HTAR - Introduction

HTAR is a utility that is used for aggregating a set of files from the local file system directly into HPSS, creating a file that conforms to the POSIX TAR specification.

It does this without having to first create an intermediate file on the local filesystem; instead, it uses a sophisticated multithreaded buffering scheme to write files directly into HPSS, thereby achieving a high rate of performance.

When HTAR creates the TAR file, it also builds an index file, which is stored in the same directory as the TAR file, as shown by the diagram below:

HTAR Archive/Index file creation

The index filename is normally the same as the TAR file name, with a ".idx" suffix added. 
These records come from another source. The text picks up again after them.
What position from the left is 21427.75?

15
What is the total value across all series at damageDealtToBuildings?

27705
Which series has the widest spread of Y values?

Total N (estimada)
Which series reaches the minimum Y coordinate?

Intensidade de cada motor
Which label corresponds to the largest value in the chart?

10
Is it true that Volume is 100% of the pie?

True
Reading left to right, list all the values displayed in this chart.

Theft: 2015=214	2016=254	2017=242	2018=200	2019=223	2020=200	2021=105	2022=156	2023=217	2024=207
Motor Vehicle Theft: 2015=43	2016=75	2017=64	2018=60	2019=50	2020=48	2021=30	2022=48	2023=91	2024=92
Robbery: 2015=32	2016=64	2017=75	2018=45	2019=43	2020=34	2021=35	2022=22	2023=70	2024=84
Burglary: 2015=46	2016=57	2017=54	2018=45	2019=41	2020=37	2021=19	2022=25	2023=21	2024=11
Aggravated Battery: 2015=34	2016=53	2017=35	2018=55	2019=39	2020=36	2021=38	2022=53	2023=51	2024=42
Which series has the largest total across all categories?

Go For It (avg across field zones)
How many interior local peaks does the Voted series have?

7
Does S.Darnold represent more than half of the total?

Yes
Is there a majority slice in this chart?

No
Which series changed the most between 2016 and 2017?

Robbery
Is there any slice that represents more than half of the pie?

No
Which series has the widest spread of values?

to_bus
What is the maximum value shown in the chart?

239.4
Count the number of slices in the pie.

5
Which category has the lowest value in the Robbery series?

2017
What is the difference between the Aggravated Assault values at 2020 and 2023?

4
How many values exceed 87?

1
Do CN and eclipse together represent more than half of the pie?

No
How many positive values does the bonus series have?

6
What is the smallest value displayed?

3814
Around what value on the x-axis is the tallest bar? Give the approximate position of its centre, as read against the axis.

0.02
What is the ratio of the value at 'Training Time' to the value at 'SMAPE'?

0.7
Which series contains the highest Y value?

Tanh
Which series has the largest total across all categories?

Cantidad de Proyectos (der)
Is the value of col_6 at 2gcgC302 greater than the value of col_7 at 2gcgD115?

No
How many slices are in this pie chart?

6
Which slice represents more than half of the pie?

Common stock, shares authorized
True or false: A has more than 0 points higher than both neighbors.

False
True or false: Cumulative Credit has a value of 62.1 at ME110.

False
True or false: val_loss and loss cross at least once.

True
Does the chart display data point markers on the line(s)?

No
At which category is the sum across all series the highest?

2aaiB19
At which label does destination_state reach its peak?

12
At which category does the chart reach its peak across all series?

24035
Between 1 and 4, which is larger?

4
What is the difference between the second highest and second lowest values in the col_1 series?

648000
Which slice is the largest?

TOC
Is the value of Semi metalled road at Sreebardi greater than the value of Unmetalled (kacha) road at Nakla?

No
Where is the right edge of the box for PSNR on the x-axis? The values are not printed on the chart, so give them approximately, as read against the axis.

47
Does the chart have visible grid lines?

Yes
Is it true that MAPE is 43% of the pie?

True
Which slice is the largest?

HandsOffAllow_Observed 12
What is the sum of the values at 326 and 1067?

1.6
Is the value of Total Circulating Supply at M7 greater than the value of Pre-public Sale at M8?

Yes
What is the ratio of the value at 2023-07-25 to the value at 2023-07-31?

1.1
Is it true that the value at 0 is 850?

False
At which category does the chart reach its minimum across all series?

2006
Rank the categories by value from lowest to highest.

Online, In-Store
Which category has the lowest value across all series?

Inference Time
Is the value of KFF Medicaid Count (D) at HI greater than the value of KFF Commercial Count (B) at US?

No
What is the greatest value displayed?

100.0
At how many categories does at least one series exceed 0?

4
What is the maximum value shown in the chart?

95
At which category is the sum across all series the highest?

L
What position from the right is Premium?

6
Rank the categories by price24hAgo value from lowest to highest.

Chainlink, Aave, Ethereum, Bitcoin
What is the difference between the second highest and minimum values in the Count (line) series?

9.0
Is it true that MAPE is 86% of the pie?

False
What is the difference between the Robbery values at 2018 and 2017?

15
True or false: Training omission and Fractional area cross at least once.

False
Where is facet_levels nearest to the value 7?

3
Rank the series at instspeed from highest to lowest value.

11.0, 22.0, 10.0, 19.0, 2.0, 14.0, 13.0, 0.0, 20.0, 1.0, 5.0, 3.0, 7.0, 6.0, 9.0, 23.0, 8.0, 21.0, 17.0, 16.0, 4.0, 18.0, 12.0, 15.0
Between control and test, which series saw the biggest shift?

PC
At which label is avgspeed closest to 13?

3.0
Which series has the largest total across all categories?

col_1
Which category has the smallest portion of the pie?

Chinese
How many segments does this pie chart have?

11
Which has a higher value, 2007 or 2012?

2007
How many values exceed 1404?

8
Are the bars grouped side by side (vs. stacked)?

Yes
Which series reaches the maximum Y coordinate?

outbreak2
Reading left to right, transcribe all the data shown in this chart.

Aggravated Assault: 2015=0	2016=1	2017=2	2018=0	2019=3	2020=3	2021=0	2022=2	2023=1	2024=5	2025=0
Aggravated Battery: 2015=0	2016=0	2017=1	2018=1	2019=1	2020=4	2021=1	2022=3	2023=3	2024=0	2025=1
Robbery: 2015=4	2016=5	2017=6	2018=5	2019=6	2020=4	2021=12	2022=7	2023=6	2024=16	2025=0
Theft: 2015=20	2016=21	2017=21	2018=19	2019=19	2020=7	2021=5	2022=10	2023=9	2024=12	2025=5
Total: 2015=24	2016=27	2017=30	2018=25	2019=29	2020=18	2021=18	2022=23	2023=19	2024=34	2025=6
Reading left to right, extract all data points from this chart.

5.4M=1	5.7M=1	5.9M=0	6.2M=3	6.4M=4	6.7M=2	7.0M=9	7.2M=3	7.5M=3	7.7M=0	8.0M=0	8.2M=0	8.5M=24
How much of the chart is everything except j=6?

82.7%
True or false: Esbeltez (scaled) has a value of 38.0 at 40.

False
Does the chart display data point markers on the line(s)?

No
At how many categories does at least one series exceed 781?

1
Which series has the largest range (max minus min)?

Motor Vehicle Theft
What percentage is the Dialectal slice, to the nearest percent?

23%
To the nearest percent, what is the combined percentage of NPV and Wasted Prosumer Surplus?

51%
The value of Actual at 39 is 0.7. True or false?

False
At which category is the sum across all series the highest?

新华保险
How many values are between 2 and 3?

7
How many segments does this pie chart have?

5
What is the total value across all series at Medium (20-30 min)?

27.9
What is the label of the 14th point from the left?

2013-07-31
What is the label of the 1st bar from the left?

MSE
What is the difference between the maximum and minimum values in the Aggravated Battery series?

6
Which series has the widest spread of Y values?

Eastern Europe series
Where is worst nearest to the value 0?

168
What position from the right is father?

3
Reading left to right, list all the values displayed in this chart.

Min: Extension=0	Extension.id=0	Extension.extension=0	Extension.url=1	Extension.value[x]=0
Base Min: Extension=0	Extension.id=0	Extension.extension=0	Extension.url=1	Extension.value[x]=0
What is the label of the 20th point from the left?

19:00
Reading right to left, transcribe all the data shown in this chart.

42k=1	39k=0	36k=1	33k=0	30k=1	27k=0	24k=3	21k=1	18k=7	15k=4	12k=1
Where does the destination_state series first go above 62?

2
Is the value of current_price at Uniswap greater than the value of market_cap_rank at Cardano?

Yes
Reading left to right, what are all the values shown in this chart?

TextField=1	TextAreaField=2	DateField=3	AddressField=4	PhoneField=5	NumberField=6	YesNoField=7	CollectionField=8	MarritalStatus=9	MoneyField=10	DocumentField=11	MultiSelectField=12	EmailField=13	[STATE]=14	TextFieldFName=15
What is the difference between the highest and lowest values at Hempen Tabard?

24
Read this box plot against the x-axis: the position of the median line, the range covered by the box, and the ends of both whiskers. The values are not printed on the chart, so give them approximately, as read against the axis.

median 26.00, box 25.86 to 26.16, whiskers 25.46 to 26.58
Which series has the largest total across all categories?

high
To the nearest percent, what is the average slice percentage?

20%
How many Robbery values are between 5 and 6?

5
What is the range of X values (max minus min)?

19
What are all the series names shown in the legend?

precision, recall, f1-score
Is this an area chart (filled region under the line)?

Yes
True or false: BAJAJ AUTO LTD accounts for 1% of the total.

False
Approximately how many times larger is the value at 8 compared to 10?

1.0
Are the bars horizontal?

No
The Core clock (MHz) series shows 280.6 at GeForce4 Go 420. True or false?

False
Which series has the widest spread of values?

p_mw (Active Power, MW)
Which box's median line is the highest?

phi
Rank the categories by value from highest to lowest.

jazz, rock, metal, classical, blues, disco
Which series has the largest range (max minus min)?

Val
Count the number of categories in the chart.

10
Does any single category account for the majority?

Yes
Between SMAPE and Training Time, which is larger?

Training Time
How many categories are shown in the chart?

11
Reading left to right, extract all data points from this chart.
HTAR provides a number of commands to work with archive files, including:

  • actions to create, list and verify the contents of archive files, and to randomly extract files from within an archive file, using the offset(s) stored in the index file
  • ability to recreate an index file that has been been accidentally deleted, and to create index files for TAR-format archive files that were created by other versions of TAR.
  • ability to create and verify CRC checksums for member files within the archive file
  • ability to store member files within the archive of up to 8^12-1 (approximately 68GB)
  • ability to specify the HPSS Class of Service for either the archive file, the index file, or both

HTAR was originally designed to work with 50000-100000 small (1 to 3 megabyte) files, but it has proven to be capable of working efficiently with very large archive files containing large numbers of member files.  It is now routinely used at some sites to create archives containing tens of millions of files, with archive files reaching sizes of up to 10 Terabytes.  

HTAR is used as the aggregation mechanism for the newly developed IBM GPFS-HPSS interface, and was demonstrated as part of the Billion File Demo at Supercomputing '2007.